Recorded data
=-=-=
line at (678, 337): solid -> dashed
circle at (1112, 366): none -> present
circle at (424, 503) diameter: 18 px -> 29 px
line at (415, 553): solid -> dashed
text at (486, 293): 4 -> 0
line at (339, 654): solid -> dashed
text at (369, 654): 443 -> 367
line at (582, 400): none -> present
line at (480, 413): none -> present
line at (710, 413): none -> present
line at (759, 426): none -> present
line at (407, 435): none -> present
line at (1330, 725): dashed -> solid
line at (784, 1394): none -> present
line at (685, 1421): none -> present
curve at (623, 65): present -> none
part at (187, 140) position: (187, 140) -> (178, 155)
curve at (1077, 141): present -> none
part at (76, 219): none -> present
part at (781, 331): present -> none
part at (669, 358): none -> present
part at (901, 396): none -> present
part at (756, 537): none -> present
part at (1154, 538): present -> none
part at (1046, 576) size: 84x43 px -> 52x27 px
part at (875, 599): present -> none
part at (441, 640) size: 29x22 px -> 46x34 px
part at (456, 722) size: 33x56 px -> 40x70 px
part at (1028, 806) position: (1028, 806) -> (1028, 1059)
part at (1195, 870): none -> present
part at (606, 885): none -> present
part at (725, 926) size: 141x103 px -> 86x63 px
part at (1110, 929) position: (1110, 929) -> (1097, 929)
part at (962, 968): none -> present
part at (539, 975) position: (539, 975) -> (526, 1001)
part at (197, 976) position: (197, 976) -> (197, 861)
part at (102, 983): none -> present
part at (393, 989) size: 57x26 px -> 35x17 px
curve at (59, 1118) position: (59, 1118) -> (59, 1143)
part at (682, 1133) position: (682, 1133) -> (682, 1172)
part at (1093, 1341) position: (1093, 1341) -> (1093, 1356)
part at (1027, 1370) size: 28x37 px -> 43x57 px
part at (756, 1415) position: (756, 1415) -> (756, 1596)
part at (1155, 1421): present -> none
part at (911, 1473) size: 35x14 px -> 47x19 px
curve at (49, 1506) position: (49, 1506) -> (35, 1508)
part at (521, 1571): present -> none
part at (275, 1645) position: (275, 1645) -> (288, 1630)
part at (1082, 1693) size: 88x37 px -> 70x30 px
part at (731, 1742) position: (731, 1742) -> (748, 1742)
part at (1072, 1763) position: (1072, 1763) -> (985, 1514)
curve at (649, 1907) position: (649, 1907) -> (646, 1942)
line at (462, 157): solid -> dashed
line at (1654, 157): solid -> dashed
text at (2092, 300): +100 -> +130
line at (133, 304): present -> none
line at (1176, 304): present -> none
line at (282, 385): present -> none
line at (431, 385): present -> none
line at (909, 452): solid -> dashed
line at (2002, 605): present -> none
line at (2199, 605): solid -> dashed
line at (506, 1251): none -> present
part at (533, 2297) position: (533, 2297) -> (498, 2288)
=-=-=
What the task asks
Copy all of the entries above word for word, keeping each one on its own line in the same order.

Task result
line at (678, 337): solid -> dashed
circle at (1112, 366): none -> present
circle at (424, 503) diameter: 18 px -> 29 px
line at (415, 553): solid -> dashed
text at (486, 293): 4 -> 0
line at (339, 654): solid -> dashed
text at (369, 654): 443 -> 367
line at (582, 400): none -> present
line at (480, 413): none -> present
line at (710, 413): none -> present
line at (759, 426): none -> present
line at (407, 435): none -> present
line at (1330, 725): dashed -> solid
line at (784, 1394): none -> present
line at (685, 1421): none -> present
curve at (623, 65): present -> none
part at (187, 140) position: (187, 140) -> (178, 155)
curve at (1077, 141): present -> none
part at (76, 219): none -> present
part at (781, 331): present -> none
part at (669, 358): none -> present
part at (901, 396): none -> present
part at (756, 537): none -> present
part at (1154, 538): present -> none
part at (1046, 576) size: 84x43 px -> 52x27 px
part at (875, 599): present -> none
part at (441, 640) size: 29x22 px -> 46x34 px
part at (456, 722) size: 33x56 px -> 40x70 px
part at (1028, 806) position: (1028, 806) -> (1028, 1059)
part at (1195, 870): none -> present
part at (606, 885): none -> present
part at (725, 926) size: 141x103 px -> 86x63 px
part at (1110, 929) position: (1110, 929) -> (1097, 929)
part at (962, 968): none -> present
part at (539, 975) position: (539, 975) -> (526, 1001)
part at (197, 976) position: (197, 976) -> (197, 861)
part at (102, 983): none -> present
part at (393, 989) size: 57x26 px -> 35x17 px
curve at (59, 1118) position: (59, 1118) -> (59, 1143)
part at (682, 1133) position: (682, 1133) -> (682, 1172)
part at (1093, 1341) position: (1093, 1341) -> (1093, 1356)
part at (1027, 1370) size: 28x37 px -> 43x57 px
part at (756, 1415) position: (756, 1415) -> (756, 1596)
part at (1155, 1421): present -> none
part at (911, 1473) size: 35x14 px -> 47x19 px
curve at (49, 1506) position: (49, 1506) -> (35, 1508)
part at (521, 1571): present -> none
part at (275, 1645) position: (275, 1645) -> (288, 1630)
part at (1082, 1693) size: 88x37 px -> 70x30 px
part at (731, 1742) position: (731, 1742) -> (748, 1742)
part at (1072, 1763) position: (1072, 1763) -> (985, 1514)
curve at (649, 1907) position: (649, 1907) -> (646, 1942)
line at (462, 157): solid -> dashed
line at (1654, 157): solid -> dashed
text at (2092, 300): +100 -> +130
line at (133, 304): present -> none
line at (1176, 304): present -> none
line at (282, 385): present -> none
line at (431, 385): present -> none
line at (909, 452): solid -> dashed
line at (2002, 605): present -> none
line at (2199, 605): solid -> dashed
line at (506, 1251): none -> present
part at (533, 2297) position: (533, 2297) -> (498, 2288)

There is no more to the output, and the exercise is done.